APPEAL TO U.S. SUPREME COURT EXPECTED
Several parents in the school district challenged the resolution in the U.S. District Court for the Eastern District of Louisiana. When the District Court ruled against them, the parents appealed the decision to the Court of Appeals, which has now upheld their appeal. The State of Louisiana is expected to appeal to the U.S. Supreme Court.
In its ruling, the Circuit Court declared: “Since prayer is a primary religious activity in itself, its observance in public school classrooms has, if anything, a more obviously religious purpose than merely displaying a copy of a religious text in the classroom. Even if the avowed objective of the Legislature and school board is not itself strictly religious, it is sought to be achieved through the observance of an intrinsically religious practice.
“The unmistakable message of the Supreme Court’s teachings is that the state cannot employ a religious means to serve otherwise legitimate secular interests.”
In its friend-of-the court brief, the AJCongress argued: “Nearly twenty years ago, the United States Supreme Court squarely held that a state sponsored program of prayer in the public schools, though voluntary, violates the Establishment clause of the United States Constitution …

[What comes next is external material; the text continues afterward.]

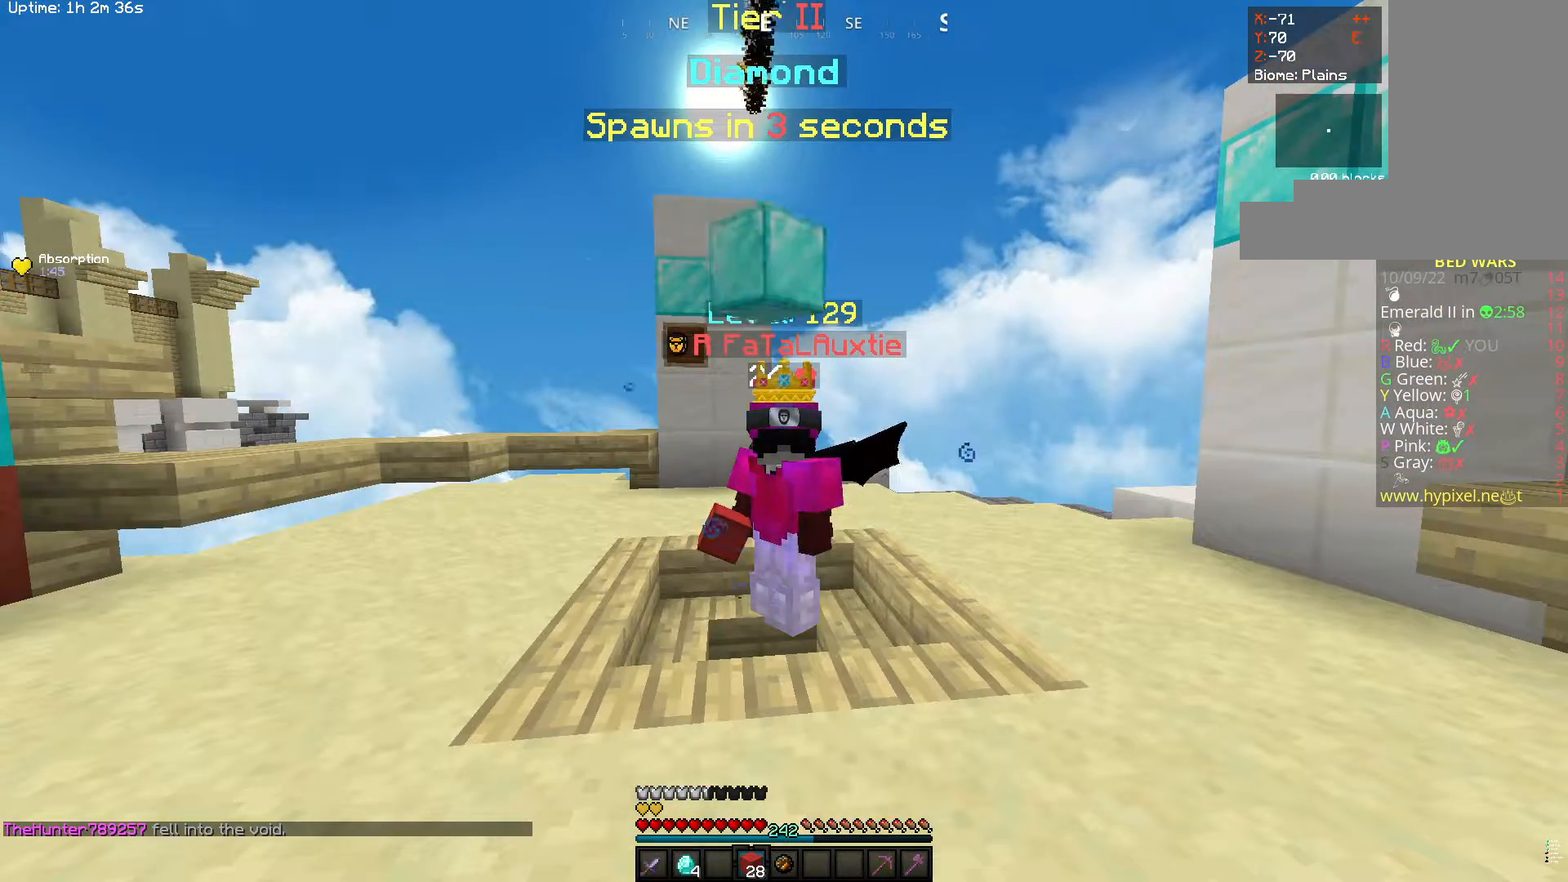
{"keys": [], "mouse": [], "events": []}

“Holding Act 519 unconstitutional would not establish a ‘religion of secularism hostile to religion.’ The Supreme Court and the lower courts have clearly held that forbidding prayer programs in the public schools neither abridges students’ freedom to pray nor exhibits government hostility to religion. Rather, invalidation of Act 519 is necessary to preserve the State’s constitutionally mandated neutrality in religious matters.”